Investigations by ABC, NBC and CBS have all found that firms such as Oracle, Hewlett Packard, IBM, Raytheon, Lockheed Martin, Boeing, Finmeccanica, Rolls Royce and British Aerospace have all together received billions in federal small business contracts over the last few years.

The American Small Business League (ASBL) estimates that small businesses actually are receiving far less than 10 percent of the total value of all prime contracts.

Last week we saw that unemployment jumped, which I think is a matter of you can't get there from here -- meaning, If the government keeps trying to create jobs with tax cuts and aiming stimulus efforts toward large businesses and banks, unemployment will remain high. Someone needs to tell President Obama and Congress to take a look at the data that indicates that small businesses are the nation's chief job creators, not Fortune 1000 firms.

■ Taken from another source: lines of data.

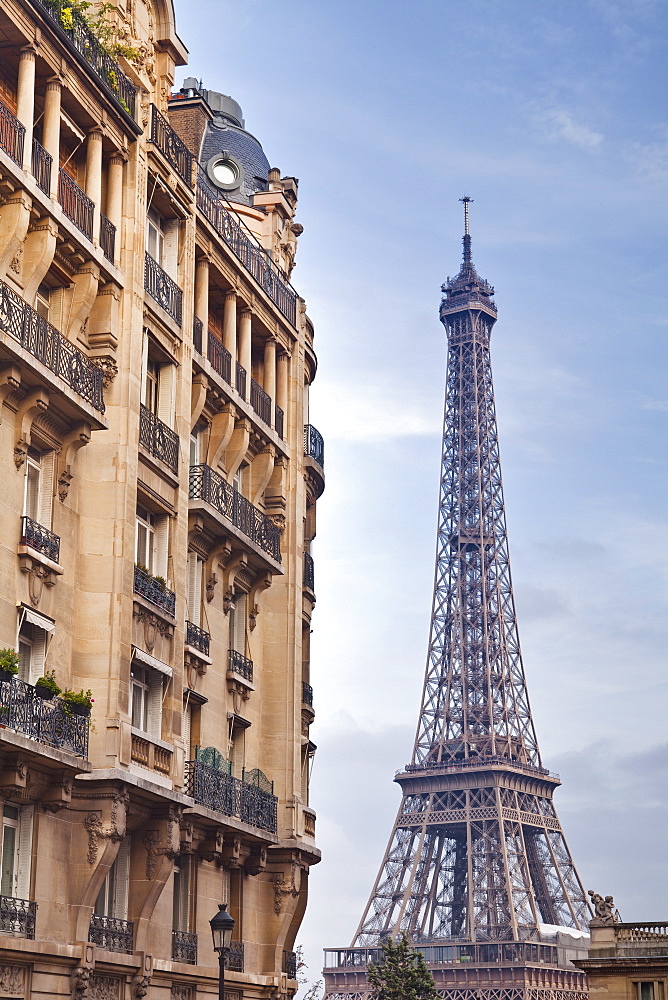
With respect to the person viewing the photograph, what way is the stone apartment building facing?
facing the viewer and to the right of the viewer
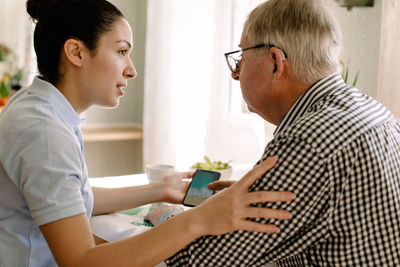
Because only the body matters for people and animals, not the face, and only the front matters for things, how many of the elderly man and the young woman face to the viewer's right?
1

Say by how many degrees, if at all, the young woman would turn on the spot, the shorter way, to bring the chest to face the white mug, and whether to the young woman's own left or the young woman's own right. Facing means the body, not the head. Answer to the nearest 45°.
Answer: approximately 90° to the young woman's own left

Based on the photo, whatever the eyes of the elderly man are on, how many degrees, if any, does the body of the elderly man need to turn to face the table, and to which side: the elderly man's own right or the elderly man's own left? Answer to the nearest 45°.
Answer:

If President Obama were serious about creating jobs, I think he would start by keeping his campaign promise from February 2008 when he said, "It's time to end the diversion of federal small business contracts to corporate giants." He could do that today by issuing a one sentence executive order. Or he could adopt the bill that I wrote titled the Fairness and Transparency in Contracting Act. Either one of those measures would create more jobs than anything he or President Bush ever thought of.